→ TEXT SECTION:

# # # # # # #

The two major effector functions of α/β cells are T-cell help (both for antibody production and the activation of macrophages by cytokines) and direct cytolysis. Helper-T cells (Th cells) secrete a variety of cytokines including (interleukin-2) IL-2, IL-3, IL-4, IL-5, IL-6, and (gamma-interferon ) IFN-γ.13 In most cases Th cells are CD4, although some CD8 T cells can also provide help. Cytolytic-T cells (CTL), which are mostly CD8, lyse their target cells by direct cell contact.14 Some CD4 T cells can express cytolytic function as can CD8 γ/δ T cells.

Murine helper-T cells have been divided into two subpopulations, Th1 and Th2, based on cytokine secretion patterns,15-16 but this separation is not so clear cut in human T cells. The functional significance of these observations appears to lie in two directions: the ability of Th cells to both promote and inhibit cell-mediated and humoral immunity, and the biological activities of cytokines. Areas of importance to leprosy lie in analyzing the effects of cytokines on macrophages, leading to increased killing of intracellular parasites, and in enhancing cytotoxicity of killer-T cells.

Until recently, the CD4 Th cells have been considered the major T-cell type mediating protective immunity against mycobacteria. In vitro studies using human lymphocytes demonstrated that M. leprae-specific CD4 T cells released IL-2 and IFN-γ which activated anti-mycobacterial functions in infected macrophages.16 This has now been complemented by elegant immunohisto-chemical studies showing the predominance of activated CD4 cells in tuberculoid skin lesions and their paucity in lepromatous lesions.17 However, experimental studies in mice infected with M. tuberculosis and M. lepraemurium suggest that both CD4 and CD8 T cells may have a role in protection.16 These studies highlight the contribution that accessible laboratory models using other mycobacteria make to our understanding of leprosy. Mice selectively depleted of CD8 T cells are more susceptible to mycobacterial infection. Thus, CD8 cells which lyse infected host macrophages can also be regarded potentially as both protective and harmful. Lysis of the infected host cells may reduce bacterial growth by destruction of the cellular habitat of the obligate intracellular pathogen, but this benefit could be at the cost of damaging host tissue, such as the infected Schwann cell. Thus, both responses, while protective, may lead to inflammatory reactions which aggravate the pathway of clinical disease.

# # # # # # #

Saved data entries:
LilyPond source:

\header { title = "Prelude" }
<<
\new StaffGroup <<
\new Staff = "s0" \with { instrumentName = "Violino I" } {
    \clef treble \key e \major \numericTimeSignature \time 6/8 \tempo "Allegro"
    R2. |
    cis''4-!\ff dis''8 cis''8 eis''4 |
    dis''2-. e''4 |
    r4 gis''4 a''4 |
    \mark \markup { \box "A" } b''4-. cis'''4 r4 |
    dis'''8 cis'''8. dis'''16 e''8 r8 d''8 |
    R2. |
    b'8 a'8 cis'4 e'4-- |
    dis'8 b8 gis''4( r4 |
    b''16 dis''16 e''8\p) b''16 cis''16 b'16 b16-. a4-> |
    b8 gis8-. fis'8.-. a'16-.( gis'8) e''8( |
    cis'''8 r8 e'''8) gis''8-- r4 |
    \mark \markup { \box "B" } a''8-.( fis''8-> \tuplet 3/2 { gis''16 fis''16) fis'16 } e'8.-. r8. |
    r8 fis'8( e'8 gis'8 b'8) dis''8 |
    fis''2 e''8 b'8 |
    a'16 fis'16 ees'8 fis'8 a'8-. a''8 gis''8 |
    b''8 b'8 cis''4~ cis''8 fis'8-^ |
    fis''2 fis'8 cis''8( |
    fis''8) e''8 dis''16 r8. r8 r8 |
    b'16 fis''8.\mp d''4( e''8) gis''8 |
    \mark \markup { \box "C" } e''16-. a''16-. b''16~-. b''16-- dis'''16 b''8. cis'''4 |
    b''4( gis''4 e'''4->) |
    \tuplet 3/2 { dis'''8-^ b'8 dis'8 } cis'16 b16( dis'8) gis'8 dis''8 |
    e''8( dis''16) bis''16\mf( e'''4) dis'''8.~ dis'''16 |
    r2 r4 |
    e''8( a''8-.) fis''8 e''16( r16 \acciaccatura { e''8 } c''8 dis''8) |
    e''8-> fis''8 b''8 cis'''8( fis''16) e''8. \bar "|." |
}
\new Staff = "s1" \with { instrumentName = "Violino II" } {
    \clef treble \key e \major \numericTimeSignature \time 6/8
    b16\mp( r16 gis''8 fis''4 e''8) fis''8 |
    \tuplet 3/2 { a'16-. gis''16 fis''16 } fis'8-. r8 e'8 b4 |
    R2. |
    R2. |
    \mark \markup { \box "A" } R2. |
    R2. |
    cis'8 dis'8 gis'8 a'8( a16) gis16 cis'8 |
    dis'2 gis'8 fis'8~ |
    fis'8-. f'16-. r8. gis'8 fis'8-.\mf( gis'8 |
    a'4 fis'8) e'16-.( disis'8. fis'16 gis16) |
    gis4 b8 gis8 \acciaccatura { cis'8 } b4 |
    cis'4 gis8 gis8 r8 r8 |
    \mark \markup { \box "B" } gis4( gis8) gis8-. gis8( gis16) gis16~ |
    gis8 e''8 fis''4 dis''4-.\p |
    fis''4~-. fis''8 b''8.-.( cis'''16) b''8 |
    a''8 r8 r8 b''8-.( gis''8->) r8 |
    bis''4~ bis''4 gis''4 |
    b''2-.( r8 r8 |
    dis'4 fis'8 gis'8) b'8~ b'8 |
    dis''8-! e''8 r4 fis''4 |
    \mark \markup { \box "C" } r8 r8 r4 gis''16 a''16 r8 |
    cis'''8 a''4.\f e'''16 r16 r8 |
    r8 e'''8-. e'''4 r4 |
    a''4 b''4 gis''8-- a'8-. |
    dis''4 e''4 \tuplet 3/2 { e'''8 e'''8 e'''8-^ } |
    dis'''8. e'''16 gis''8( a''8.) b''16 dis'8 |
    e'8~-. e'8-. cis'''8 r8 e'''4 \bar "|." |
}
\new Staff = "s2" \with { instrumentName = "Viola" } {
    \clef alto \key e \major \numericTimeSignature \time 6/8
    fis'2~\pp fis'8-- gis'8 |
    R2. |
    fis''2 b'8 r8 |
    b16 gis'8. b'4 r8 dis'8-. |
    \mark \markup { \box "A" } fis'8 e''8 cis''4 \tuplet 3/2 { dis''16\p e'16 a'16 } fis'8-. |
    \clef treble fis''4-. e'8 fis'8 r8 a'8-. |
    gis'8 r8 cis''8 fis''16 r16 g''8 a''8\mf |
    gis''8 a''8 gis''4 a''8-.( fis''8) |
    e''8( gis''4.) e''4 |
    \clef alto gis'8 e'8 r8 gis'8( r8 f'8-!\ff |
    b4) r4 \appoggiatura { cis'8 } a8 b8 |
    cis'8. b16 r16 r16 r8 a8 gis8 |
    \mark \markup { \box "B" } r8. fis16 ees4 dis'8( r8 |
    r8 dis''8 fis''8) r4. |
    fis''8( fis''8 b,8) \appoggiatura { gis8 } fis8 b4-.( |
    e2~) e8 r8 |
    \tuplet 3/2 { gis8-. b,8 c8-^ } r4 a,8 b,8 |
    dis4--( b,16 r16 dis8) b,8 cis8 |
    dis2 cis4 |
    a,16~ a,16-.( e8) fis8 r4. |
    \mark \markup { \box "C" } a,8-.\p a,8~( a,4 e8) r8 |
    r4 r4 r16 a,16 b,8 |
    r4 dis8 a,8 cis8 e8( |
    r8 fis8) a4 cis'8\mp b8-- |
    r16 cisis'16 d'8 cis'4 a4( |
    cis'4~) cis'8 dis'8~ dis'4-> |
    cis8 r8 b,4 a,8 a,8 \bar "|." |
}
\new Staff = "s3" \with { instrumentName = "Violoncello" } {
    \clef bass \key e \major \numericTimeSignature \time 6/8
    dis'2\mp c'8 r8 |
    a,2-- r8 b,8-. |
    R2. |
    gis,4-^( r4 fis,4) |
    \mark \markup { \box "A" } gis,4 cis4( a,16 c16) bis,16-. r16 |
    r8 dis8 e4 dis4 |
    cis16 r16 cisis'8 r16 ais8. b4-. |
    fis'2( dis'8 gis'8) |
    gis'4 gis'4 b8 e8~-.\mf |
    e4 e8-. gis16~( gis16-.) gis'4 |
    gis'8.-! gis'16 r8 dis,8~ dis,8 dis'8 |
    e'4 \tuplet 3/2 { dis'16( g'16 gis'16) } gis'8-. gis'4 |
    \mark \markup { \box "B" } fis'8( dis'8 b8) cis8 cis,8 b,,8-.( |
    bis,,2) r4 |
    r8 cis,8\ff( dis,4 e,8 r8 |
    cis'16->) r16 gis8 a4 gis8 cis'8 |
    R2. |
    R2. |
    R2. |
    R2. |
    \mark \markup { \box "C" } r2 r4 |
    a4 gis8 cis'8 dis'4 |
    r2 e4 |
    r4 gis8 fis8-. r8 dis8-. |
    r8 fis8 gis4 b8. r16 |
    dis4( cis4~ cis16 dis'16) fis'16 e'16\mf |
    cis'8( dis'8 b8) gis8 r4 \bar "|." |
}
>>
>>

# # # # # # #

→ TASKS FOR THIS EXERCISE:
A) In the text on T cells and leprosy, why can CD8 cells that lyse infected host macrophages be "both protective and harmful"? Explain in one to three sentences.
B) Write what comes next in the text on T cells and leprosy, starting after its last sentence.

→ ANSWERS GIVEN:
A) Lysing infected host cells may reduce bacterial growth because it destroys the cellular habitat of an obligate intracellular pathogen. That benefit could come at the cost of damaging host tissue, such as the infected Schwann cell, so the response may lead to inflammatory reactions that aggravate the course of clinical disease.

B)
The importance of cytolytic responses has been supported by the recent demonstration of M. leprae-specific CTL in man, but these were of the CD4 phenotye.18,19 Further, in studies of the effects of intralesional IFN and IL-2 in lepromatous leprosy patients, a prominent feature was the influx of cytolytic CD4 T cells which lysed the infected macrophages. Liberated bacilli were apparently phagocytosed and then destroyed by freshly recruited monocytes.20,21

The relevance of these findings to vaccine development is that any subunit or recombinant vaccine must be presented in a form capable of activating the correct T-cell subset or subsets that mediate protective immunity.

HLA and the immune response. A major function of the HLA class I and II molecules encoded by MHC genes is to present processed antigens to T cells and so activate them.22 Class I antigens, which are present on virtually all nucleated cells, bind to CD8 T cells. Class II antigens are restricted to cells of the immune system, especially dendritic cells and Langerhans' cells, macrophages and B cells and bind CD4 cells. For most protein antigens "processing" involves unfolding and/or cleavage of the protein into peptides which then bind to the highly polymorphic HLA class I and II molecules. This complex is then expressed on the surface of the cell and can react with the antigen receptor of the T cell. Binding of the peptides to HLA molecules shows a degree of specific ity in that certain peptides bind more strongly to certain alleles. This differential binding may explain the HLA-con-trolled differences in antigen-specific reactivity among different individuals.23

Because binding to HLA molecules is necessary for antigen recognition by T cells, the quantitative expression of HLA molecules may also exert a regulatory influence on immune responses. Schwann cells which normally express only class I HLA molecules can be induced to express class II HLA antigens on their surface. They could then act as antigen-presenting cells to the CD4 Th cells leading to immunopathology.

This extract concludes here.